- EXERCISE GOAL
Turn all of the material below into a Markdown table with the columns Row and Content. Number each non-blank line in order, and leave out the blank lines.

- SUPPLIED ENTRIES
━━━━━━━━━━━━━━━━━━━━

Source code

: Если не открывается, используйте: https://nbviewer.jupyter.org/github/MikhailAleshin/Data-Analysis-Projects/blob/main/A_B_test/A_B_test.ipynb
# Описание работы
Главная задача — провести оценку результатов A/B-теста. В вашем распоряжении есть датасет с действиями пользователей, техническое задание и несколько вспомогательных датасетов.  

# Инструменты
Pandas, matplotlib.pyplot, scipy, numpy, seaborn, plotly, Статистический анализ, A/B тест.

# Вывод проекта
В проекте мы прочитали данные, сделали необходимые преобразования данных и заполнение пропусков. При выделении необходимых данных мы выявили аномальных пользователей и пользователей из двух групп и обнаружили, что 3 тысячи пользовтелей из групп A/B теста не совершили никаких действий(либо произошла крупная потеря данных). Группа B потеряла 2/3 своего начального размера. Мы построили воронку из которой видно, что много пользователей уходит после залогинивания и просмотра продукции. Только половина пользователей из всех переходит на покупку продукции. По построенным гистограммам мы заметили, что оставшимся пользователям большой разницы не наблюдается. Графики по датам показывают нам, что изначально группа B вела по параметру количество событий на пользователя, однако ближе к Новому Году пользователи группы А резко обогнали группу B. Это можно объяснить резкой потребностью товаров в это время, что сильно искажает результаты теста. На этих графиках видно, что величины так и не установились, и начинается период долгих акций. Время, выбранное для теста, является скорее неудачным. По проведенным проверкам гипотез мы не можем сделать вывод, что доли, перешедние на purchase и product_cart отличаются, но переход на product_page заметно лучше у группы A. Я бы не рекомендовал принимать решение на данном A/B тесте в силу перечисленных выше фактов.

━━━━━━━━━━━━━━━━━━━━

- SOLUTION TO THIS TASK
| Row | Content |
|---|---|
| 1 | Source code |
| 2 | : Если не открывается, используйте: https://nbviewer.jupyter.org/github/MikhailAleshin/Data-Analysis-Projects/blob/main/A_B_test/A_B_test.ipynb |
| 3 | # Описание работы |
| 4 | Главная задача — провести оценку результатов A/B-теста. В вашем распоряжении есть датасет с действиями пользователей, техническое задание и несколько вспомогательных датасетов.   |
| 5 | # Инструменты |
| 6 | Pandas, matplotlib.pyplot, scipy, numpy, seaborn, plotly, Статистический анализ, A/B тест. |
| 7 | # Вывод проекта |
| 8 | В проекте мы прочитали данные, сделали необходимые преобразования данных и заполнение пропусков. При выделении необходимых данных мы выявили аномальных пользователей и пользователей из двух групп и обнаружили, что 3 тысячи пользовтелей из групп A/B теста не совершили никаких действий(либо произошла крупная потеря данных). Группа B потеряла 2/3 своего начального размера. Мы построили воронку из которой видно, что много пользователей уходит после залогинивания и просмотра продукции. Только половина пользователей из всех переходит на покупку продукции. По построенным гистограммам мы заметили, что оставшимся пользователям большой разницы не наблюдается. Графики по датам показывают нам, что изначально группа B вела по параметру количество событий на пользователя, однако ближе к Новому Году пользователи группы А резко обогнали группу B. Это можно объяснить резкой потребностью товаров в это время, что сильно искажает результаты теста. На этих графиках видно, что величины так и не установились, и начинается период долгих акций. Время, выбранное для теста, является скорее неудачным. По проведенным проверкам гипотез мы не можем сделать вывод, что доли, перешедние на purchase и product_cart отличаются, но переход на product_page заметно лучше у группы A. Я бы не рекомендовал принимать решение на данном A/B тесте в силу перечисленных выше фактов. |